**WHAT YOU ARE ASKED TO DO**: Give back the lines of the entries below exactly as written, from the first line to the line holding "website of Punjab", both included, with the pictures omitted.

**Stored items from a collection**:
══════════════════════════════

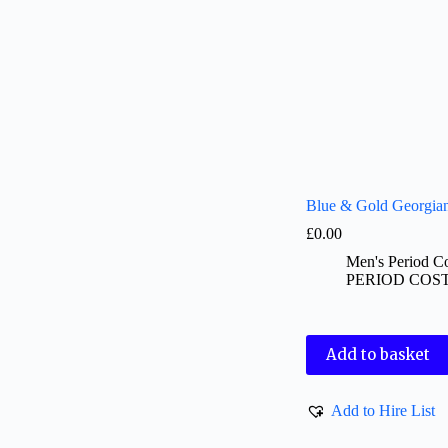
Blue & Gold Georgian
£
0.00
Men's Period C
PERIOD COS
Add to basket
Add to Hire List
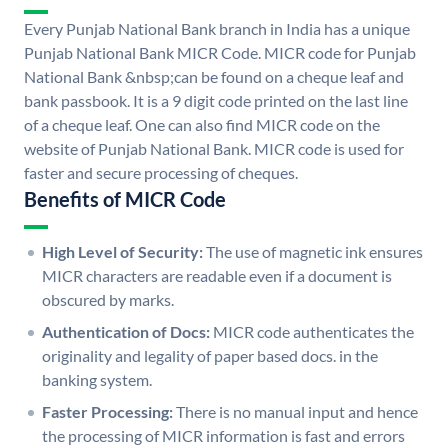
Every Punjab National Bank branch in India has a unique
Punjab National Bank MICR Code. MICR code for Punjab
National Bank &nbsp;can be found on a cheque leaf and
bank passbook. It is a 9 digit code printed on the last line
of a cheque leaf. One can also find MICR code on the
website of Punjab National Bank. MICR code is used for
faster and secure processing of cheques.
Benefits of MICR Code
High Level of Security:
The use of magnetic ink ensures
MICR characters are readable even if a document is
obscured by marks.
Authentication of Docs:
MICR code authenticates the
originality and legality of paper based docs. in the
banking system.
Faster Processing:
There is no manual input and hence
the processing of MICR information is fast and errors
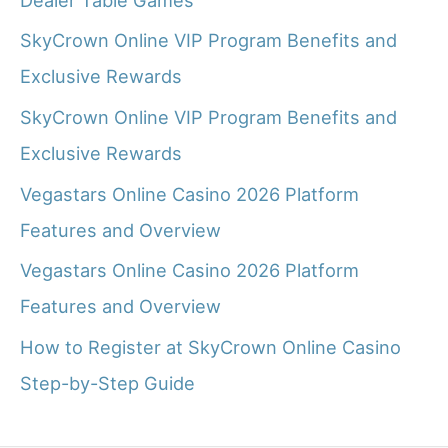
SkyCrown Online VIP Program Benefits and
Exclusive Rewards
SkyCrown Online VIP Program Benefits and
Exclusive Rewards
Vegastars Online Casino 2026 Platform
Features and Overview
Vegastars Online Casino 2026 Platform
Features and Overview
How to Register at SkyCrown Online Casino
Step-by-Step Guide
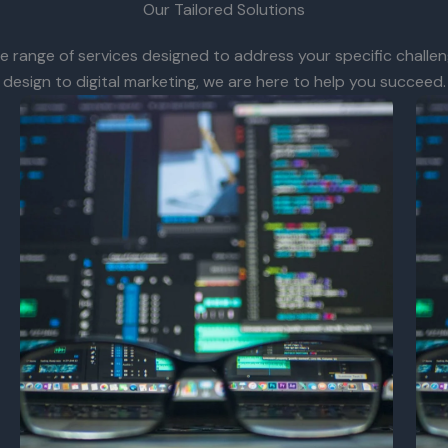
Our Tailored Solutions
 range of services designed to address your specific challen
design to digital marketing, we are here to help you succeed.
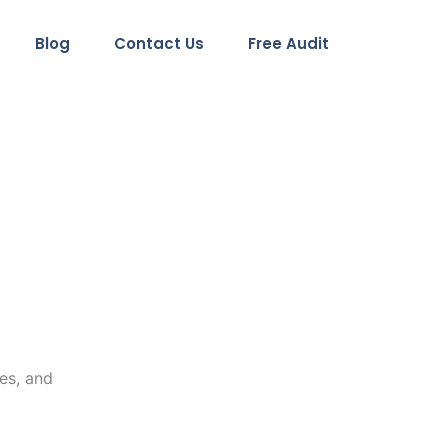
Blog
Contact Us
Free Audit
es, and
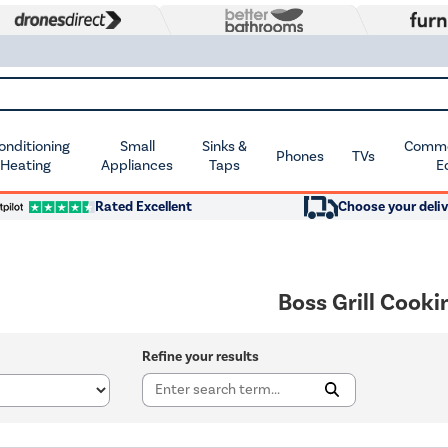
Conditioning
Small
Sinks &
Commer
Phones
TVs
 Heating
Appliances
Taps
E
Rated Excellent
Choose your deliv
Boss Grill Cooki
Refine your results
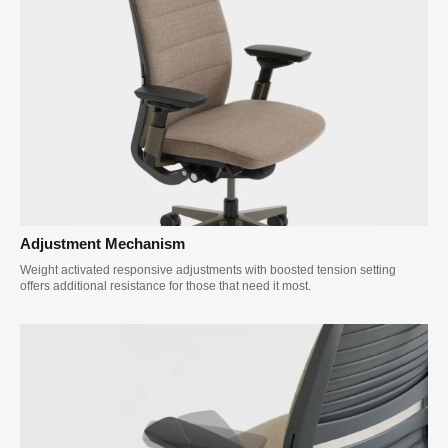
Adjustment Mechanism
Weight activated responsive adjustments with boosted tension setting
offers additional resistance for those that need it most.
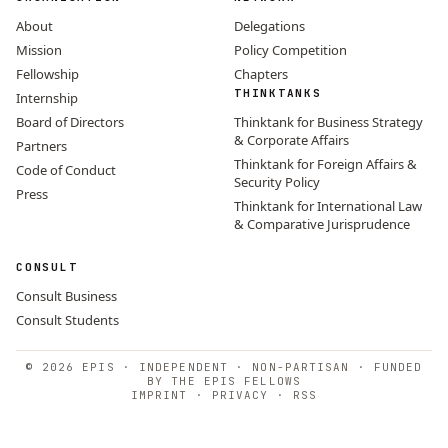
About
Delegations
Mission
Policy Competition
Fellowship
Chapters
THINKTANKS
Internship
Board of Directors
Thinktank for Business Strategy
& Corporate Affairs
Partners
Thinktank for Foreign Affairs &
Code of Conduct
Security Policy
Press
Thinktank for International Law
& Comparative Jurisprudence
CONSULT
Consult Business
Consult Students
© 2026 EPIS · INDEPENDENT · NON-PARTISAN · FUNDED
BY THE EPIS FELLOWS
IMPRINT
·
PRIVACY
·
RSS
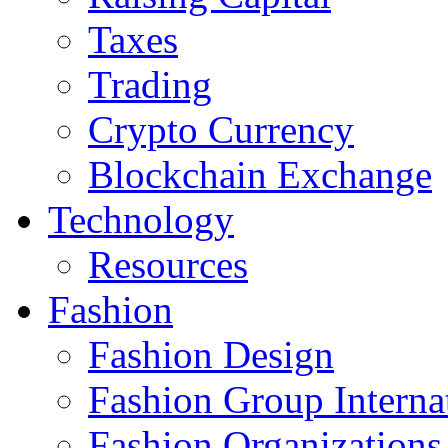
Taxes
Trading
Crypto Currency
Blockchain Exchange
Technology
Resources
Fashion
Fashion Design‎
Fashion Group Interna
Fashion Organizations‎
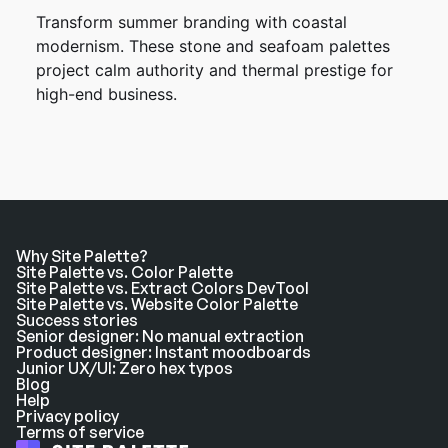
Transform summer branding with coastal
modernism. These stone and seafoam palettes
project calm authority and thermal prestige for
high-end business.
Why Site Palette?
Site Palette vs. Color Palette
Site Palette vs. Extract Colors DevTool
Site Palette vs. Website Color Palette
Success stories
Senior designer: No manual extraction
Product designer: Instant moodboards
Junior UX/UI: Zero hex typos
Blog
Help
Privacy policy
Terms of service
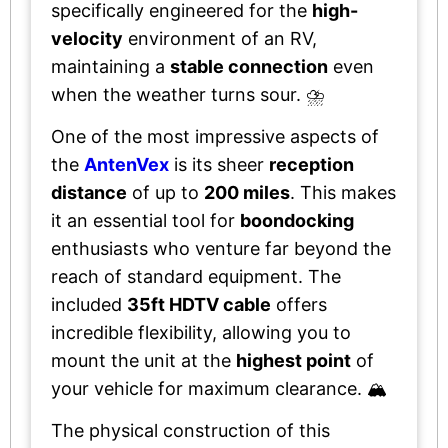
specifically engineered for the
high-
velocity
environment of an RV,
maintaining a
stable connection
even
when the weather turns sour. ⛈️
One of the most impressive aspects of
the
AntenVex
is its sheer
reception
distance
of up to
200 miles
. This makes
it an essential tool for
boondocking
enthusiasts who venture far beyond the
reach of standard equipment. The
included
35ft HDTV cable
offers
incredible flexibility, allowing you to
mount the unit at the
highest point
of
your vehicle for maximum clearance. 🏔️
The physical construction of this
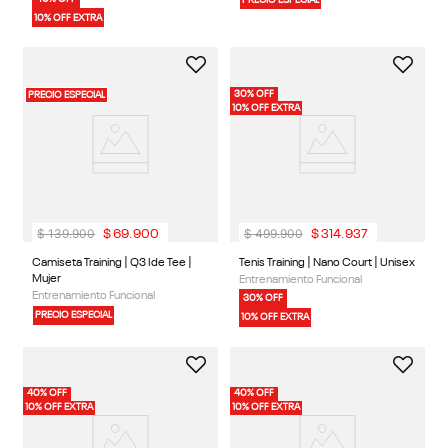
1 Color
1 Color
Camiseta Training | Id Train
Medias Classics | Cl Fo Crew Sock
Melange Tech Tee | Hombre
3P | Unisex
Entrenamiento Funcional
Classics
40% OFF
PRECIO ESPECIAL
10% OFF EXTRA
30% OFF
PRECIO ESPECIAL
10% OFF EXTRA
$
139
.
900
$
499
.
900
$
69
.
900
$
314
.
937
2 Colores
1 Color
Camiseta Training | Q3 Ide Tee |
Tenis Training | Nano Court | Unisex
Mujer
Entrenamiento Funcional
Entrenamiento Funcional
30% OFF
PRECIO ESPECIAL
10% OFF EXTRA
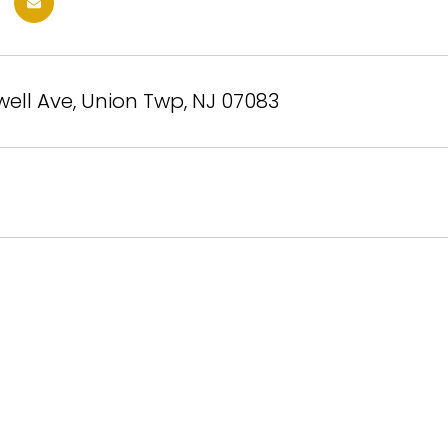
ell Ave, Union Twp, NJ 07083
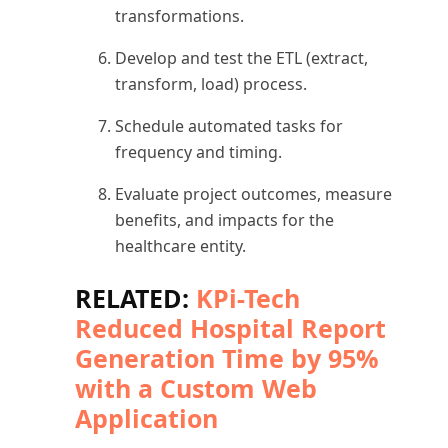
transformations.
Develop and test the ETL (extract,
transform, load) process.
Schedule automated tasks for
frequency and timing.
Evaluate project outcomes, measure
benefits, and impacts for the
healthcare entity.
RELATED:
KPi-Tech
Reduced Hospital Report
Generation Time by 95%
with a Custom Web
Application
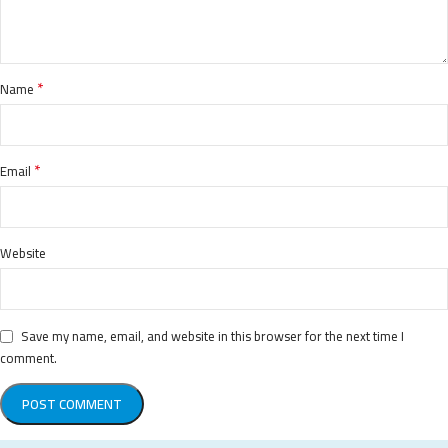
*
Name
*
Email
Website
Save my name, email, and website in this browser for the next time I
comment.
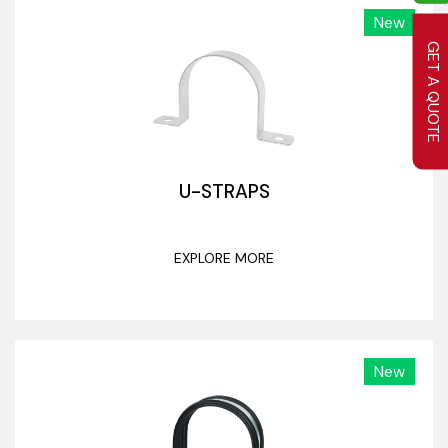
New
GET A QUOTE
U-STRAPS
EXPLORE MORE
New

══════════════════════════════

**TASK SOLUTION**:
Blue & Gold Georgian
£
0.00
Men's Period C
PERIOD COS
Add to basket
Add to Hire List
Every Punjab National Bank branch in India has a unique
Punjab National Bank MICR Code. MICR code for Punjab
National Bank &nbsp;can be found on a cheque leaf and
bank passbook. It is a 9 digit code printed on the last line
of a cheque leaf. One can also find MICR code on the
website of Punjab National Bank. MICR code is used for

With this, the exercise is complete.